◆ TEXTE FOURNI ◆
•••••

Le salarié intimé sollicite également la capitalisation des intérêts et une somme de 6 000 euros en application des dispositions de l'article 700 du code de procédure civile.

Par ordonnance rendue le 26 janvier 2022, le magistrat chargé de la mise en état a ordonné la clôture de l'instruction et a fixé la date des plaidoiries au 3 février 2022.

À l'issue des débats, il a été proposé aux parties de recourir à la médiation, ce qu'elles ont décliné.

MOTIFS DE L'ARRÊT

Sur le licenciement

L'article L. 1232-1 du code du travail subordonne la légitimité du licenciement pour motif personnel à l'existence d'une cause réelle et sérieuse.

La faute grave se définit comme la faute qui résulte d'un fait ou d'un ensemble de faits imputables au salarié qui constitue une violation des obligations résultant du contrat de travail ou des relations de travail d'une importance telle qu'elle rend impossible le maintien du salarié dans l'entreprise pendant la durée du préavis.

•••••

◆ CONSIGNE ◆
Reproduisez mot pour mot le passage de l'extrait de l'arrêt ci-dessus, de « Par ordonnance rendue » à « qu'elles ont décliné. ».

◆ LIGNES ENREGISTRÉES ◆
•••••

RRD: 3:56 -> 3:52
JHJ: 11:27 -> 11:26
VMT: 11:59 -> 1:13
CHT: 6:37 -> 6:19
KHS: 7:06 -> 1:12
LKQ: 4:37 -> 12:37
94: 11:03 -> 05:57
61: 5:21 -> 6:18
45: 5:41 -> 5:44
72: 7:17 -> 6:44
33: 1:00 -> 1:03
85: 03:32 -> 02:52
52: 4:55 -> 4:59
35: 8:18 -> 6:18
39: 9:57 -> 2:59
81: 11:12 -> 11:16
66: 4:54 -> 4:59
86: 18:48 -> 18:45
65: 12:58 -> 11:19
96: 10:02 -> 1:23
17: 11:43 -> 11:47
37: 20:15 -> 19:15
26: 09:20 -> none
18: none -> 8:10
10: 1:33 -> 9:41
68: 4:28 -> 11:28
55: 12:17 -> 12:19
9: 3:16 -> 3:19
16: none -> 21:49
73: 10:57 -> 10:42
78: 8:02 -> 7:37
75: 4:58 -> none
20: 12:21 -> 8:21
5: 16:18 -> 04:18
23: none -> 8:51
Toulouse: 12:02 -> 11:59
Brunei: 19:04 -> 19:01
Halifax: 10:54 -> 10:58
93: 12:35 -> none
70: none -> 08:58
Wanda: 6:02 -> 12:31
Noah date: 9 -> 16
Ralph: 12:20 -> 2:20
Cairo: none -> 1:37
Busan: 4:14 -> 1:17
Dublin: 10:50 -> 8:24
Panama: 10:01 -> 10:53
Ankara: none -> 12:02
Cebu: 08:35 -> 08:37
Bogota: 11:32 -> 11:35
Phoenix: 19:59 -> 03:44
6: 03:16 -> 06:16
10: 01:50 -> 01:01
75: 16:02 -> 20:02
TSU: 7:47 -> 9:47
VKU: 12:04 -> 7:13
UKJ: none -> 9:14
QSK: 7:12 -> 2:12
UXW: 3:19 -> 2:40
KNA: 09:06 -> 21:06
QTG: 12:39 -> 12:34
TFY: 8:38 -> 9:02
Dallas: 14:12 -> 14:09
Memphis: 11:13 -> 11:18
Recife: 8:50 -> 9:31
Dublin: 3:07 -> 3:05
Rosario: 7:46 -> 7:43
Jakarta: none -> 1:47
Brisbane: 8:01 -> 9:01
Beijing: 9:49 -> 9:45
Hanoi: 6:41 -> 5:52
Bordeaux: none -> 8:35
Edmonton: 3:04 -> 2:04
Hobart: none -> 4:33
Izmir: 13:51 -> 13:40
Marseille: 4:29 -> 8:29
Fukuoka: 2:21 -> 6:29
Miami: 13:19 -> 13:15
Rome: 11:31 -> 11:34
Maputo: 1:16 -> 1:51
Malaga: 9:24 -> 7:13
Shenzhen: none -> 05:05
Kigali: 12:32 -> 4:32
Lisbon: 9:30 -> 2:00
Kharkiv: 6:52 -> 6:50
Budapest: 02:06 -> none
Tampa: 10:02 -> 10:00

•••••

◆ RÉSULTAT ◆
Par ordonnance rendue le 26 janvier 2022, le magistrat chargé de la mise en état a ordonné la clôture de l'instruction et a fixé la date des plaidoiries au 3 février 2022.

À l'issue des débats, il a été proposé aux parties de recourir à la médiation, ce qu'elles ont décliné.